**Record set**
☆ ☆ ☆ ☆

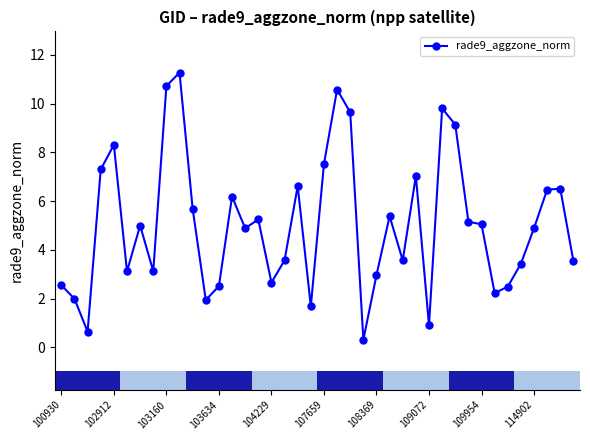

Which has a higher value, 18 or 22?

22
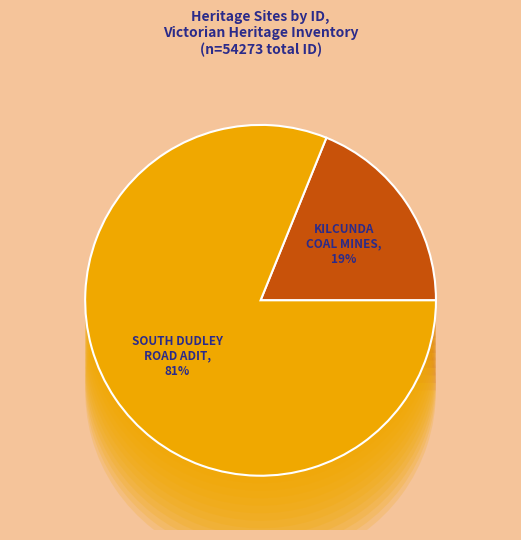

To the nearest percent, what is the difference between the largest and smallest slice percentages?

62%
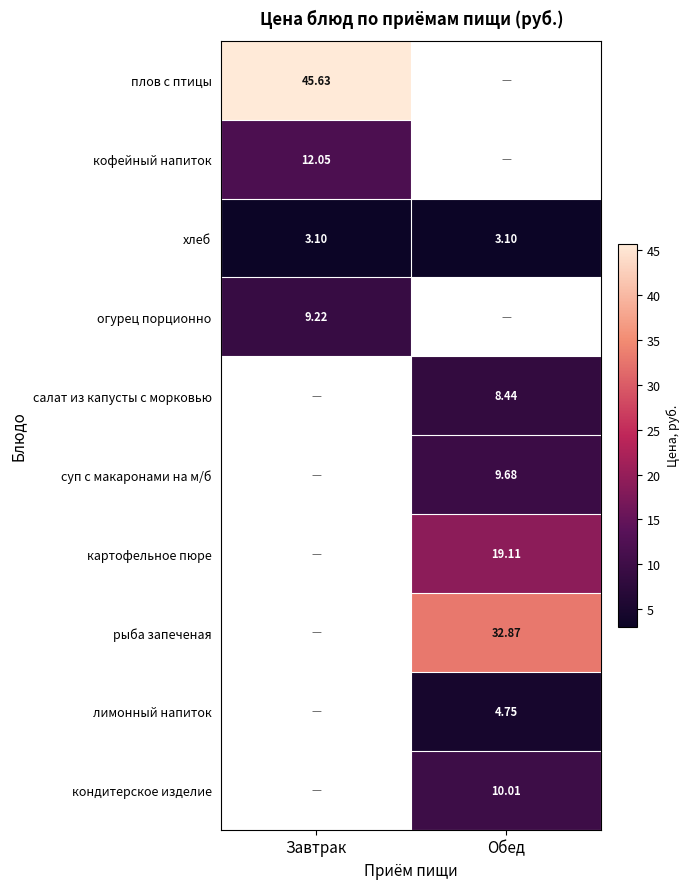

How many values in кофейный напиток are above zero?

1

☆ ☆ ☆ ☆

**Activity**
Reproduce every line of text in the listing above word for word, and leave the pictures out.

**Result below**
Which has a higher value, 18 or 22?

22

To the nearest percent, what is the difference between the largest and smallest slice percentages?

62%

How many values in кофейный напиток are above zero?

1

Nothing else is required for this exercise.